Pour rappel, le gel total des prestations et des pensions de retraite est censé économiser à la Sécurité sociale près de 2,7 milliards d’euros en 2026. Dans un rapport pour avis publié le 14 novembre, la commission des finances du Sénat a elle aussi rappelé son attachement à cette année blanche. « Il serait regrettable de renoncer totalement à cette économie », a souligné le rapporteur Vincent Delahaye (Union centriste).

Selon les dernières données publiées par la Drees (Direction de la Recherche, des Études, de l’Évaluation et des Statistiques), 45,5 % des retraités touchaient une pension inférieure à 1 400 euros brut à la fin de l’année 2020, concernant le régime de base. Cette part est cependant plus basse aujourd’hui en raison des revalorisations des pensions intervenues au cours des quatre années qui ont suivi.

La droite et le centre s’opposeront au relèvement de la CSG sur les revenus du capital

« Nous reviendrons sur les différentes taxes, et les suppressions coûteuses de niches », poursuit Élisabeth Doineau. La majorité sénatoriale entend par exemple revenir sur le relèvement de la CSG sur les placements financiers, une mesure introduite à l’Assemblée nationale qui aurait pour effet d’accroître les prélèvements de 2,8 milliards d’euros.

La majorité sénatoriale devrait aussi rétablir la contribution exceptionnelle d’un milliard d’euros prévue sur les organismes de complémentaire santé.

De leur côté, les socialistes ne se montrent pas surpris par le retrait annoncé de la réforme des retraites, ni par la volonté de la droite et du centre de rétablir le gel des prestations et pensions, même dans une version limitée. « Je pense que la discussion va être ferme de notre côté, elle sera très dure », anticipe Annie Le Houérou, cheffe de file du groupe socialiste sur le projet de loi. « Exclure seulement l’allocation adulte handicapée et les pensions de moins de 1 400 euros nous semble largement insuffisant. Il ne doit pas être question de geler les prestations sociales très faibles pour les gens qui en bénéficient », réagit-elle.

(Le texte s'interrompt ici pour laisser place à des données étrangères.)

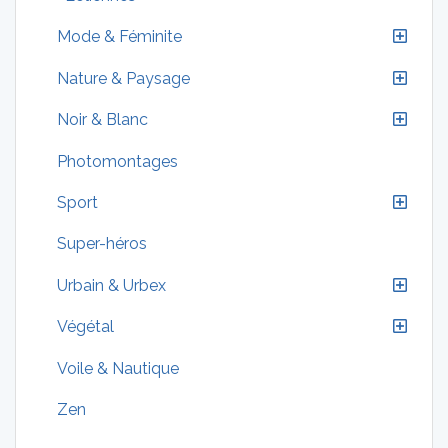
Mode & Féminite
Nature & Paysage
Noir & Blanc
Photomontages
Sport
Super-héros
Urbain & Urbex
Végétal
Voile & Nautique
Zen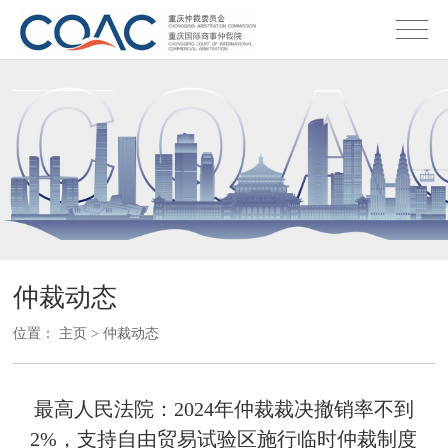
仲裁动态
位置：
主页
>
仲裁动态
最高人民法院：2024年仲裁裁决撤销率不到
2%，支持自由贸易试验区施行临时仲裁制度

Fidèle à l’effort budgétaire proposé par le gouvernement, la majorité sénatoriale ne cautionnera pas pour autant tous les articles inscrits dans le texte. C’est par exemple le cas de la récupération par l’État des économies liées aux réformes 2025 et 2026 des allègements généraux de cotisations. Les transferts de TVA affectés à la Sécurité sociale, en guise de compensation, seront réduits d’autant, selon le projet de loi. « Sur les trois milliards d’euros que voudrait reprendre l’Etat, là, on n’est pas d’accord », fait savoir Élisabeth Doineau.

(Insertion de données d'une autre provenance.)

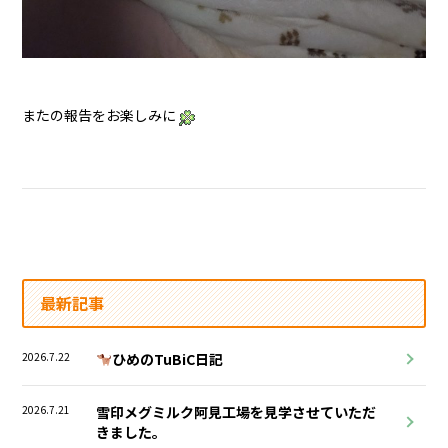
またの報告をお楽しみに
最新記事
2026.7.22
ひめのTuBiC日記
2026.7.21
雪印メグミルク阿見工場を見学させていただ
きました。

La majorité sénatoriale devrait également rejeter l’Ondam, l’objectif de dépenses d’assurance maladie, qui a pourtant été relevé à l’Assemblée nationale, sur l’initiative du gouvernement. La progression des dépenses de santé, d’abord fixée à 1,6 % dans le texte initial, a été corrigée à 2 %, en particulier pour tenir compte de la situation budgétaire dégradée des hôpitaux et des cliniques. Le niveau, même révisé, apparaît toutefois comme insincère aux yeux de plusieurs sénateurs.

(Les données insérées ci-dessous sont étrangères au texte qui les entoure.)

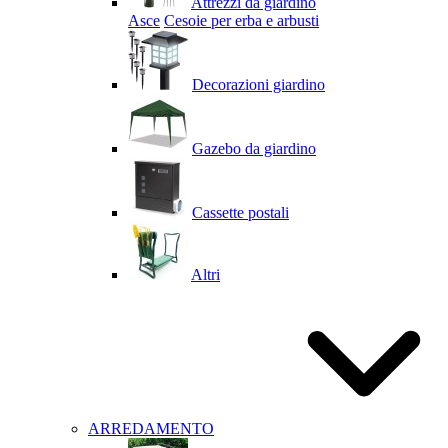
Attrezzi da giardino
Asce
Cesoie per erba e arbusti
Decorazioni giardino
Gazebo da giardino
Cassette postali
Altri
ARREDAMENTO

« On juge cet Ondam insoutenable. Même si un milliard d’euros a été rajouté par amendement à l’Assemblée nationale, cela ne nous paraît pas tenable. Cette année, quand le comité d’alerte a rempli son rôle, des mesures d’arbitrage ont été décidées unilatéralement par le gouvernement », épingle Corinne Imbert, rapporteure (LR) de la branche maladie. Le Sénat avait déjà supprimé l’article fixant l’Ondam il y a deux ans.